- MSCI's global index capped 20% drop from May record Thursday
- Japanese shares pare losses as yen starts reversing advance
The Topix index slumped 4.1 percent in Tokyo as traders returned from holiday, pushing the regional Asian benchmark toward its steepest weekly drop since gyrations in Chinese assets at the start of the year. The index pared some of its losses as the yen weakened for the first time this week. U.S. index futures indicated gains after losses there helped the MSCI All-Country Index cap a 20 percent slide from its May record.
“We’ve entered a different phase in the market,” said Juichi Wako, a senior strategist at Nomura Holdings Inc. in Tokyo. “We’re not simply in a risk-off mode, the market’s fallen to the point of pricing in a recession in the U.S.”
Japanese Finance Minister Taro Aso said regulators will respond to market volatility if necessary after a move to negative rates failed to assuage anxieties last month. A stronger yen threatens to imperil the world’s third-largest economy through disinflation and lower profits for exporters. Investors ignored a second day of testimony from Janet Yellen, whose indication that the Federal Reserve won’t rush to raise interest rates failed to stem a selloff in riskier assets.
The MSCI’s Asia Pacific Index was down 2.2 percent as of 1:04 p.m. Tokyo time, on track for a weekly decline of 5.4 percent. The Topix has lost 11.4 percent this week, the most since October 2008. While Japan resumed trading after a Thursday break, markets in mainland China, Taiwan and Vietnam remain closed for Lunar New Year holidays.
Hong Kong’s Hang Seng Index lost 0.5 percent, the Kospi index in Seoul slipped 1.5 percent, while Australia’s S&P/ASX 200 Index sank 0.8 percent. Futures on the Standard & Poor’s 500 Index rallied 0.6 percent. The S&P 500 reduced a slump of as much as 2.3 percent to close down 1.2 percent in afternoon trade.
“Central bank policies and the uncertainty around their effectiveness is the big macro concern right now,” said Leo Grohowski, who helps manage more than $184 billion in client assets as chief investment officer of BNY Mellon Wealth Management in New York.
The yen weakened 0.5 percent to 112.94 per dollar.
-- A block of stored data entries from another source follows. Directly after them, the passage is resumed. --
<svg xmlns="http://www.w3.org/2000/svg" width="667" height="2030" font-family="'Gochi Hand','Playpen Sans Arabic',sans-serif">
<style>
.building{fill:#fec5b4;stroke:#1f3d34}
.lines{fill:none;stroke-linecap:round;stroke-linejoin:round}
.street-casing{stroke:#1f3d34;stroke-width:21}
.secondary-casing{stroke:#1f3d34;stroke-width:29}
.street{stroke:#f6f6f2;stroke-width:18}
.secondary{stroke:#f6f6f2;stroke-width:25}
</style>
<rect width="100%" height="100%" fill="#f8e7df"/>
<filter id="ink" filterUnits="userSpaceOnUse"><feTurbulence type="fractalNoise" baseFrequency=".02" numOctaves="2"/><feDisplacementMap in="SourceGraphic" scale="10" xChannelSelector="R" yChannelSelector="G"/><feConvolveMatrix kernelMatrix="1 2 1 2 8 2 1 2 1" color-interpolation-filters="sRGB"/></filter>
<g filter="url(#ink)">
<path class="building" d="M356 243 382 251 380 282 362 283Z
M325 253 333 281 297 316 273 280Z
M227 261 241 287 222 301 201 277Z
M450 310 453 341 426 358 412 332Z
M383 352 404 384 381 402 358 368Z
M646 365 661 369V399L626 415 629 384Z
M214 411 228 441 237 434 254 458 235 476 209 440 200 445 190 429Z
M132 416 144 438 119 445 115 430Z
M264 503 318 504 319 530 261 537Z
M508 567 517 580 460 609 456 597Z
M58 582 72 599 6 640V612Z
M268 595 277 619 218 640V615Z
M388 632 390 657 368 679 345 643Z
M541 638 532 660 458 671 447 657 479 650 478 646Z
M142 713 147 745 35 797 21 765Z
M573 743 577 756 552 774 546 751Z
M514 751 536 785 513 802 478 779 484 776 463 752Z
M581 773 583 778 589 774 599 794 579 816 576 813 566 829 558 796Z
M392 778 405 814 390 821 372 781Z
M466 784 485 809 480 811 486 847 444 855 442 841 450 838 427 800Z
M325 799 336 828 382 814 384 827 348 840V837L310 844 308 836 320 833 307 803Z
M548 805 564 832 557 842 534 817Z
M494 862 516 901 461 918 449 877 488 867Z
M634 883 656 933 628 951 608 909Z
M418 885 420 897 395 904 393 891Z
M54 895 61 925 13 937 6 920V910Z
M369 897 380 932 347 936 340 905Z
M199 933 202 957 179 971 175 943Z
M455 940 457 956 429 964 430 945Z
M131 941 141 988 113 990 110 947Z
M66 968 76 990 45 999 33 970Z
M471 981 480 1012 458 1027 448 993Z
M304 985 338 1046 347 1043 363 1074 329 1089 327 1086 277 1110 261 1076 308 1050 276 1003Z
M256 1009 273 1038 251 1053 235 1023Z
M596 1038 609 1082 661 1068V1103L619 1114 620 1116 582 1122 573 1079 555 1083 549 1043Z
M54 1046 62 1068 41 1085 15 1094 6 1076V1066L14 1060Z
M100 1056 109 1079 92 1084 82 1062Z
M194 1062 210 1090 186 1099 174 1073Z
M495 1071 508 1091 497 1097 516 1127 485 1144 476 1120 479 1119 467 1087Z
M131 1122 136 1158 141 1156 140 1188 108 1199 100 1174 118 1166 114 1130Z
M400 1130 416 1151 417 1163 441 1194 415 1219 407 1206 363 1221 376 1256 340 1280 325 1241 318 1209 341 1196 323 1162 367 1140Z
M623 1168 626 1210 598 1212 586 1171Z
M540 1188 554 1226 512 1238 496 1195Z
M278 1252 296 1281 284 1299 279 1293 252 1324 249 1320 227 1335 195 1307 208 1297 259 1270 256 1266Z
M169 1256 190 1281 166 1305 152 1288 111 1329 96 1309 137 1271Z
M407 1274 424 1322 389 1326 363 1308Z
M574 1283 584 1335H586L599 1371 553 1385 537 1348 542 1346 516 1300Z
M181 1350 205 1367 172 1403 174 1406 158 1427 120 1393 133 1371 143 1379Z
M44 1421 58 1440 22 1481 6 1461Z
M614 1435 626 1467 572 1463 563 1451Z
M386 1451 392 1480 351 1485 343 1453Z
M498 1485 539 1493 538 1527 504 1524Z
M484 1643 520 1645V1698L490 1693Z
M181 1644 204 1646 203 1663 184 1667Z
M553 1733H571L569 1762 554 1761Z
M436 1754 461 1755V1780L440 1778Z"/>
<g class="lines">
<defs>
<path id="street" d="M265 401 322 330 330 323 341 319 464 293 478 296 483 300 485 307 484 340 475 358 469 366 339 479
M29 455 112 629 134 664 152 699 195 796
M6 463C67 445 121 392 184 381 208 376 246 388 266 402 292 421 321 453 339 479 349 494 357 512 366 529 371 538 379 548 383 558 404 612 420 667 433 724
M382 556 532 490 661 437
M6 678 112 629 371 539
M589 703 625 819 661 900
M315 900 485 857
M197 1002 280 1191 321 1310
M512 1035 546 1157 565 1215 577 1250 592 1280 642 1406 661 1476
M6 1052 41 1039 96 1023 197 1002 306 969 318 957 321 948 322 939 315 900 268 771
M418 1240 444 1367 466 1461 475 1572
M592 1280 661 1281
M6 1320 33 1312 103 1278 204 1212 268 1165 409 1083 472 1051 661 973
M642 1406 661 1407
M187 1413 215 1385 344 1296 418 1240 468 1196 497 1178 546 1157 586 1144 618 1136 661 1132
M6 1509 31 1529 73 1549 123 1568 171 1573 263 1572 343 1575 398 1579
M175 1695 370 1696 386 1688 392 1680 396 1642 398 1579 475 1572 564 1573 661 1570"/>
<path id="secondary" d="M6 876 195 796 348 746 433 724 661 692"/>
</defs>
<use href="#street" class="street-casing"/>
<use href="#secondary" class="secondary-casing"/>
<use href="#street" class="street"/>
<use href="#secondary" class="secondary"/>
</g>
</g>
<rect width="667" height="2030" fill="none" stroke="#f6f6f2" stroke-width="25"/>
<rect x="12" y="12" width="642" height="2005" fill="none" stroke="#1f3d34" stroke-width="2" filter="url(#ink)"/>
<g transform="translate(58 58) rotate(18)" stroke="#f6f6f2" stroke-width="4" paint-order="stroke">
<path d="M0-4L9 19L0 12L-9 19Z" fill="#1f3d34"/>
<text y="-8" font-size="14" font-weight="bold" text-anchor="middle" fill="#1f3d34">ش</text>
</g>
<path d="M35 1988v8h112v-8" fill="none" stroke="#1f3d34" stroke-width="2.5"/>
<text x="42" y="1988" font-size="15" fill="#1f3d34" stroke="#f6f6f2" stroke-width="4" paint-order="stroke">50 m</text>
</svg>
Japan’s currency has strengthened at least 2 percent against all its 31 major peers since Jan. 29 amid demand for haven assets. Government officials expressed concern at the moves, fueling speculation Japan may intervene.
“The verbal intervention has already started, with Ministry of Finance officials talking about moves being rough, which looks like the new code word for undesired strength,” said Ray Attrill, co-head of currency strategy at National Australia Bank Ltd. in Sydney. “110 might be some line in the sand when the MOF will lean on the BOJ to shore things up.”
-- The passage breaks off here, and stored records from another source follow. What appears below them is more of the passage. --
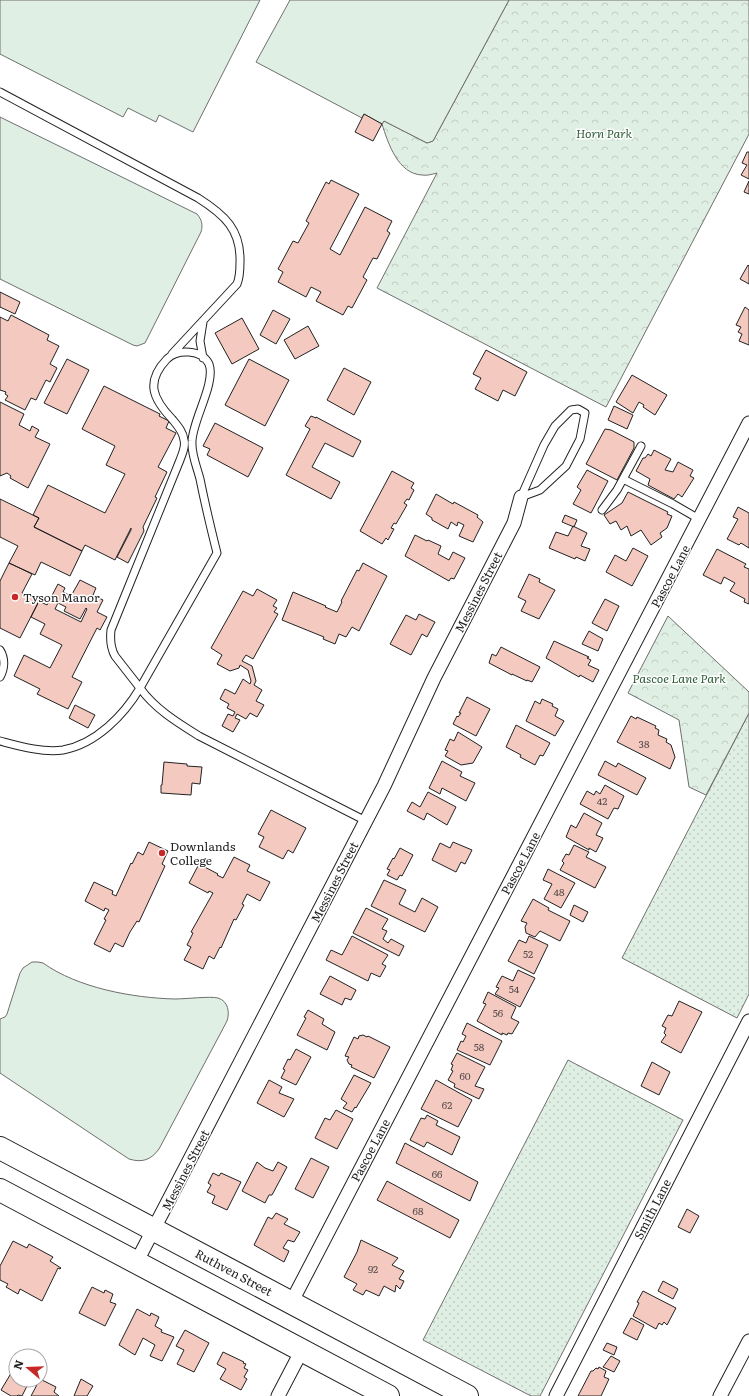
<svg xmlns="http://www.w3.org/2000/svg" width="749" height="1396" viewBox="0 0 749 1396" font-family="Literata,serif">
	<style>
		.grass { fill: url(#grass-dots); stroke: #6f6f6f }
		.forest { fill: url(#forest-crowns); stroke: #6f6f6f }
		.pitch { fill: #e0efe3; stroke: #6f6f6f }
		.building { fill: #f3c9c0; stroke: #222; fill-rule: evenodd }
		.lines { fill: none; stroke-linecap: round; stroke-linejoin: round }
		.lane-casing { stroke: #222; stroke-width: 9 }
		.street-casing { stroke: #222; stroke-width: 15 }
		.highway-casing { stroke: #222; stroke-width: 24 }
		.lane { stroke: #fff; stroke-width: 7 }
		.street { stroke: #fff; stroke-width: 13 }
		.highway { stroke: #fff; stroke-width: 22 }
		.poi-dot { fill: #c62828; stroke: #fff; stroke-width: 1.5 }
		.labels { text-anchor: middle; dominant-baseline: central; stroke-width: 3; stroke-linejoin: round; paint-order: stroke }
		.number-label { font-size: 10px; fill: #564c4a }
		.park-label { font-size: 12px; font-style: italic; fill: #2f5e38; stroke: #fff }
		.street-label { font-size: 12px; fill: #222; stroke: #fff }
		.poi-label { font-size: 12px; fill: #222; stroke: #fff; text-anchor: start }
	</style>
	<defs>
		<pattern id="grass-dots" width="8" height="8" patternUnits="userSpaceOnUse"><rect width="8" height="8" fill="#e0efe3"/><path d="M2 2h.1M6 6h.1" fill="none" stroke="#c0cdc2" stroke-width="1.8" stroke-linecap="round"/></pattern>
		<pattern id="forest-crowns" width="20" height="18" patternUnits="userSpaceOnUse"><rect width="20" height="18" fill="#e0efe3"/><path d="M2 6a3 3 0 1 1 6 0M12 15a3 3 0 1 1 6 0" fill="none" stroke="#c0cdc2"/></pattern>
	</defs>
	<rect width="100%" height="100%" fill="#fff"/>
	<path class="grass" d="M749,713V994L737,1018L622,958Z
		M568,1060L683,1120L540,1396H531L423,1340Z"/>
	<path class="forest" d="M509,0H749V134L606,407L377,288L437,173C433,174 427,176 422,175C398,174 388,143 382,124L384,121L427,143L433,141Z
		M668,616L749,692V713L706,795L689,787L679,720L628,693Z"/>
	<path class="pitch" d="M0,0H260L193,132L159,115L156,122L128,108L123,117L0,54Z
		M290,0H509L433,141L427,143L384,121L382,124L364,114L362,118L256,62Z
		M0,117L197,214C202,220 203,225 201,232L145,343L137,346L133,345L0,279Z
		M32,962H38L43,963C78,988 133,998 175,999C185,999 211,996 218,998C228,1001 230,1012 227,1021L159,1149C151,1160 142,1163 129,1159L0,1073V1019L5,1017L7,1014L20,973L23,968Z"/>
	<path class="building" d="M364,114L382,124L373,141L355,132Z
		M747,152H749V179L741,175L747,165L742,163Z
		M331,180L359,194L330,249L340,255L365,207L392,221L387,231L390,233L377,259L373,258L363,277L367,280L352,308L348,306L343,315L316,301L321,292L311,287L306,297L278,282L283,272L278,269L293,241L298,243L309,223L306,221L326,182L329,184Z
		M749,181V194L744,192Z
		M748,265L749,266V284L740,279Z
		M0,292L20,302L15,314L0,307Z
		M745,307L749,310V345L739,341L742,334L738,332L741,327L736,325Z
		M273,310L290,319L276,344L260,335Z
		M11,315L49,335L47,340L59,346L50,364L57,368L50,382L46,380L36,400L31,398L25,410L5,400L8,396L5,394L6,392L0,390V317L8,321Z
		M242,318L259,349L232,364L215,333Z
		M308,326L319,346L295,359L284,340Z
		M486,350L527,372L515,396L503,390L498,401L475,389L481,378L473,374Z
		M67,359L89,370L67,414L44,403Z
		M249,359L289,380L265,426L225,405Z
		M344,368L371,382L354,415L327,400Z
		M632,375L667,395L655,415L643,407L644,405L639,402L633,413L616,402Z
		M104,386L160,414L159,416L169,421L166,428L176,433L158,467L167,472L155,497L157,498L143,527L144,531L128,563L117,557L131,530V528L115,560L85,545L82,551L34,527L39,518L33,515L48,485L105,513L125,474L106,465L115,446L82,429Z
		M0,402L24,414L19,425L30,431L32,426L39,430L35,437L50,444L28,488L10,478L11,476L7,473L0,476Z
		M614,406L633,415L627,429L608,420Z
		M311,416L316,418V417L361,441L353,457L325,443L312,467L340,482L331,499L286,475L310,429L305,426Z
		M215,423L263,448L248,477L207,455L210,449L203,446Z
		M605,429L611,430L634,442V448L617,480L586,464Z
		M654,450L671,459L665,470L673,472L678,462L693,470L690,476L694,478L682,497L678,494L674,499L648,485L650,479L636,471L643,458H645L648,454L651,456Z
		M587,470L608,481L591,513L573,504L581,490L577,487Z
		M392,471L414,483L411,488L414,490L409,500L407,499L404,503L407,505L396,524L394,523L391,528L394,529L388,540L386,538L382,544L360,531Z
		M628,492L668,512L667,514L672,516L667,528L660,533L662,537L651,545L641,530L631,536L627,526L621,530L616,521L610,524L604,515L622,503Z
		M436,494L453,504L454,502L478,515L477,517L483,522L473,542L459,536L464,525L458,522L457,526L451,522L448,529L432,520V518L426,514Z
		M0,499L39,518L34,527L82,551L70,576L41,562L35,575L9,563L18,546L0,537Z
		M738,507L749,513V548L741,543L739,545L727,539L738,519L733,517Z
		M565,515L577,520L574,527L562,522Z
		M573,526L587,533L581,546L590,549L585,561L576,557L575,559L549,548L556,532L568,536Z
		M415,535L427,541L428,540L441,546L438,554L449,560L453,552L465,558L454,579L451,578L449,581L405,556Z
		M633,548L648,556L632,586L606,572L615,555L626,561Z
		M717,549L746,564L744,567L749,569V604L744,602L745,599L730,591L735,583L724,577L721,584L703,575Z
		M9,563L32,574L22,593L39,601L20,638L0,628V581Z
		M363,563L387,576L359,631L352,627L346,637L339,634L335,644L323,639L324,637L282,620L293,592L326,606L325,607L337,612L342,602L341,601L357,570L359,571Z
		M529,574L540,579L539,582L555,590L539,619L521,611L526,601L518,597Z
		M80,580L96,588L93,595L103,600L97,612L107,617L100,630L97,628L72,677L82,682L68,709L37,694L40,689L14,676L24,655L50,668L62,645L40,634L45,624L31,617L39,601L47,605L58,584L65,588L63,592L71,596ZM58,603L66,607L64,611L80,619L86,608L87,609L81,622L55,609Z
		M257,589L277,600L273,606L277,608L274,612L278,614L253,659L246,655L242,661L252,666L256,681L254,685L262,690L256,701L264,705L257,717L250,713L246,719L237,714L235,718L240,720L233,732L222,726L228,714L233,716L235,712L227,708L229,704L220,699L225,689L235,694L243,679L250,684L251,681L248,670L240,665L239,668L230,671L217,664L222,655L211,648L243,591L253,596Z
		M605,599L619,606L607,631L592,623Z
		M419,614L435,622L427,637L422,634L411,655L390,644L406,615L416,620Z
		M589,631L603,639L598,651L582,644Z
		M554,641L589,657L587,658L591,660L588,665L599,670L593,682L580,675L579,677L546,658Z
		M501,647L540,667L532,682L527,680V681L512,674V675L489,663L492,654L496,656Z
		M467,697L490,709L476,736L453,724L457,716L458,717L461,713H459Z
		M542,699L553,704L552,706L558,709L555,716L564,721L555,736L526,721L535,701L540,704Z
		M75,705L95,715L88,728L69,718Z
		M631,716L636,719L637,717L656,726L655,728L659,730L658,735L667,739L666,742L671,745L675,757L670,769L617,742Z
		M516,725L550,743L543,756L540,755L535,765L520,757L521,755L506,747Z
		M458,732L482,747L473,763L461,765L445,756L448,751L445,750L450,739L454,741Z
		M442,761L462,772L460,776L475,783L466,801L442,788L440,794L429,788Z
		M605,761L616,767L618,763L646,778L637,795L598,775Z
		M164,762L187,764V766L202,767L200,784L192,783L191,795L161,793V785H162Z
		M605,785L624,796L618,809L614,808L608,819L580,804L587,791L594,795L596,791L600,794Z
		M428,792L456,807L447,825L427,813L424,820L407,811L412,802L420,807Z
		M271,810L306,828L293,853L288,850L283,859L259,847L264,837L258,834Z
		M584,813L602,823L596,835L603,838L596,852L589,848V850L566,837L571,825L576,828Z
		M149,842L168,851L162,864L165,866L139,922L137,921L130,932L123,947L115,943L110,952L94,944L106,920L104,919L109,910L105,908L104,911L85,901L94,882L113,891L112,894L116,896L131,863L132,864L138,852L143,855Z
		M453,842L472,850L465,864L461,862L456,872L432,860L440,843L450,848Z
		M574,845L589,852L586,857L606,867L595,888L560,870L564,863L562,861L566,854L569,855Z
		M400,848L413,855L402,876L400,875L397,880L387,875L390,870L387,869L393,858L394,859Z
		M234,857L250,865L247,871L270,882L260,901L247,894L242,904L244,905L236,920L234,919L221,948L220,947L214,959L209,956L203,969L184,960L191,947L187,945L193,933L191,932L213,893L209,891L208,893L189,883L199,864L218,874L217,875L223,878Z
		M548,869L575,883L561,908L544,899L552,884L543,880Z
		M384,880L406,890L399,904L415,912L422,898L438,907L425,932L371,906Z
		M533,899L549,908L548,910L570,921L560,941L540,931L535,937L526,933L525,927L527,923L521,921Z
		M574,905L588,912L583,922L570,915Z
		M366,908L388,919L382,929L387,931L383,939L388,943L391,939L404,946L399,956L353,933Z
		M352,936L388,955L382,964L386,966L380,977L371,973L368,981L326,960L331,950L342,955Z
		M529,936L548,945L534,974L508,961L519,940L526,943Z
		M518,970L535,978L520,1007L495,994L499,988L496,987L502,976L513,981Z
		M330,976L356,990L351,1000L345,998L342,1005L320,994Z
		M488,992L516,1007L511,1018L519,1022L512,1034L508,1033L507,1035L502,1033V1035L477,1021L486,1004L483,1003Z
		M679,1001L702,1012L681,1053L661,1042L666,1035L664,1033L666,1028L662,1026L668,1015L672,1016Z
		M308,1010L324,1019L322,1024L335,1032L327,1050L297,1035L306,1018L304,1017Z
		M467,1023L502,1041L490,1065L457,1050L461,1041L463,1042L466,1036L462,1034Z
		M363,1035L367,1037L368,1036L390,1047L374,1078L351,1067L352,1065L349,1064L347,1060L349,1057L345,1056L354,1037L358,1039L359,1036Z
		M296,1049L311,1057L296,1085L281,1078L285,1070L283,1069L288,1059L290,1060Z
		M457,1053L485,1067L475,1086L484,1089L479,1099L454,1087L455,1084L448,1080L453,1071L451,1070L453,1065L451,1064Z
		M652,1062L670,1072L659,1095L641,1086Z
		M354,1075L371,1083L356,1108L355,1107L352,1112L343,1108L347,1103L341,1099Z
		M269,1080L282,1087L279,1093L294,1099L284,1117L257,1103Z
		M436,1080L472,1100L458,1127L421,1109Z
		M336,1110L353,1119L337,1149L315,1138L325,1118L330,1120Z
		M427,1115L438,1121L436,1125L460,1137L452,1155L427,1142L424,1147L410,1140L421,1118L425,1119Z
		M405,1143L478,1182L470,1201L396,1163Z
		M311,1158L329,1167L313,1198L295,1189Z
		M257,1162L265,1168L273,1171L278,1162L287,1167L272,1195H269L265,1203L242,1191Z
		M213,1173L219,1176L221,1173L241,1182L227,1210L212,1203L215,1196L207,1192L211,1185L208,1183Z
		M387,1181L459,1220L450,1238L377,1200Z
		M687,1209L699,1216L690,1233L678,1227Z
		M276,1213L288,1219L284,1224L300,1232L294,1242L288,1240L283,1248L289,1251L284,1262L254,1245L268,1217L272,1219Z
		M361,1240L398,1258L392,1265L404,1271L399,1279L404,1281L400,1289L396,1285L395,1292L384,1286L379,1296L366,1290L363,1295L353,1290L357,1284L344,1277L357,1252Z
		M13,1241L27,1248L29,1244L53,1257L50,1261L61,1268L60,1269L58,1268L42,1301L20,1289L18,1294L6,1287L8,1284L0,1280V1266Z
		M663,1281L678,1289L673,1299L658,1291Z
		M92,1287L104,1293L105,1290L113,1294L110,1302L116,1304L105,1326L79,1313Z
		M643,1291L676,1308L667,1325L664,1322L662,1325L659,1323L656,1329L633,1316L639,1303L637,1302Z
		M137,1309L150,1316L151,1313L159,1317L155,1326L162,1330L161,1332L174,1337L162,1361L150,1356L155,1345L143,1338L135,1355L119,1345Z
		M631,1318L644,1325L637,1340L623,1333Z
		M185,1330L209,1343L194,1372L177,1364L184,1350L176,1346Z
		M607,1343L617,1347L614,1355L603,1350Z
		M223,1352L244,1362L243,1363L246,1364L244,1368L248,1370L244,1377L247,1379L241,1390L220,1379L226,1369L217,1364Z
		M611,1356L620,1361L614,1372L603,1367Z
		M16,1365V1380H30L22,1396L18,1395L17,1396H11L1,1390Z
		M599,1367L606,1371L604,1377L609,1379L601,1396H578L591,1371H593L596,1368L598,1369Z
		M40,1379L56,1387L54,1392L59,1396H31Z
		M81,1379L93,1386L87,1396H74Z"/>
	<g class="lines">
		<defs>
			<path id="lane" d="M0,92L198,198C225,215 241,230 240,262C240,270 240,277 237,284L172,354
				M203,322L200,341L203,358
				M578,409L585,413L580,439L566,466L540,490L521,497L544,445L555,426L571,410Z
				M623,479L673,504L699,519
				M602,510L617,490L641,446
				M0,650C5,658 5,668 0,677
				M0,741C19,746 43,753 63,750C96,744 124,715 140,688L217,553C211,529 205,504 200,479C197,467 191,454 192,441C193,419 216,383 209,364C202,349 177,349 167,359C145,382 153,399 172,419C177,425 183,431 184,440C186,447 182,454 180,460L111,630C110,639 110,647 115,656L140,688C155,709 178,723 199,736L366,821"/>
			<path id="street" d="M136,1263L384,786L434,678L514,523L521,497
				M291,1303L749,423
				M278,1396L302,1350
				M556,1396L749,1021
				M720,1396L749,1341"/>
			<path id="highway" d="M0,1148L467,1396
				M0,1190L388,1396"/>
		</defs>
		<use href="#lane" class="lane-casing"/>
		<use href="#street" class="street-casing"/>
		<use href="#highway" class="highway-casing"/>
		<use href="#lane" class="lane"/>
		<use href="#street" class="street"/>
		<use href="#highway" class="highway"/>
	</g>
	<g class="poi-dot">
		<circle cx="15" cy="597" r="4"/>
		<circle cx="162" cy="853" r="4"/>
	</g>
	<g class="labels">
		<g class="number-label">
			<text x="644" y="743">38</text>
			<text x="602" y="800">42</text>
			<text x="559" y="891">48</text>
			<text x="528" y="953">52</text>
			<text x="514" y="988">54</text>
			<text x="498" y="1012">56</text>
			<text x="479" y="1046">58</text>
			<text x="465" y="1075">60</text>
			<text x="447" y="1104">62</text>
			<text x="437" y="1173">66</text>
			<text x="418" y="1210">68</text>
			<text x="373" y="1268">92</text>
		</g>
		<g class="park-label">
			<text x="604" y="133">Horn Park</text>
			<text x="679" y="678">Pascoe Lane Park</text>
		</g>
		<g class="street-label">
			<text transform="translate(670 576) rotate(-62)">Pascoe Lane</text>
			<text transform="translate(478 592) rotate(-63)">Messines Street</text>
			<text transform="translate(520 863) rotate(-62)">Pascoe Lane</text>
			<text transform="translate(334 882) rotate(-63)">Messines Street</text>
			<text transform="translate(370 1150) rotate(-62)">Pascoe Lane</text>
			<text transform="translate(185 1170) rotate(-63)">Messines Street</text>
			<text transform="translate(652 1209) rotate(-63)">Smith Lane</text>
			<text transform="translate(234 1272) rotate(28)">Ruthven Street</text>
		</g>
		<g class="poi-label">
			<text x="23" y="597">Tyson Manor</text>
			<text x="170" y="846">Downlands<tspan x="170" dy="14">College</tspan></text>
		</g>
	</g>
	<g transform="translate(28 1368) rotate(289)"><circle r="19" fill="#ffffff" stroke="#a7a7a7"/>
	<path d="M0-3L7 15L0 10L-7 15Z" fill="#c62828"/>
	<text y="-6" font-size="11" font-weight="bold" text-anchor="middle" fill="#222222">N</text>
	</g>
</svg>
Higher-yielding and developing nation currencies weakened. The New Zealand dollar fell 0.5 percent to 66.84 U.S. cents, while the Malaysian ringgit dropped 0.5 percent, the Thai baht slid 0.7 percent and the South Korean won lost 0.3 percent.
Japan’s 10-year government bond yield rose 3.5 basis points to 4 basis points after falling below zero earlier this week. The similar U.S. Treasury yield rose four basis points to 1.70 percent. The Markit iTraxx Asia index of credit-default swaps rose two basis points to 183, the highest since 2012. That for Japan climbed five basis points to 107.
Oil rebounded amid the most volatile prices since 2009 as speculation swirls over whether producers will act to bolster the market. Futures climbed as much as 5.9 percent, paring this week’s loss to 10 percent.
Gold retreated 1 percent after a 4.1 percent surge on Thursday. Bullion is set to climb 5.1 percent this week, the most since 2011, as investors flee a bear market in global stocks, a weakening dollar and the fallout from negative interest rates.
Nickel rose 1.5 percent after slumping 3.6 percent on Thursday to the lowest close since 2003. Prices are set to drop 5.6 percent this week.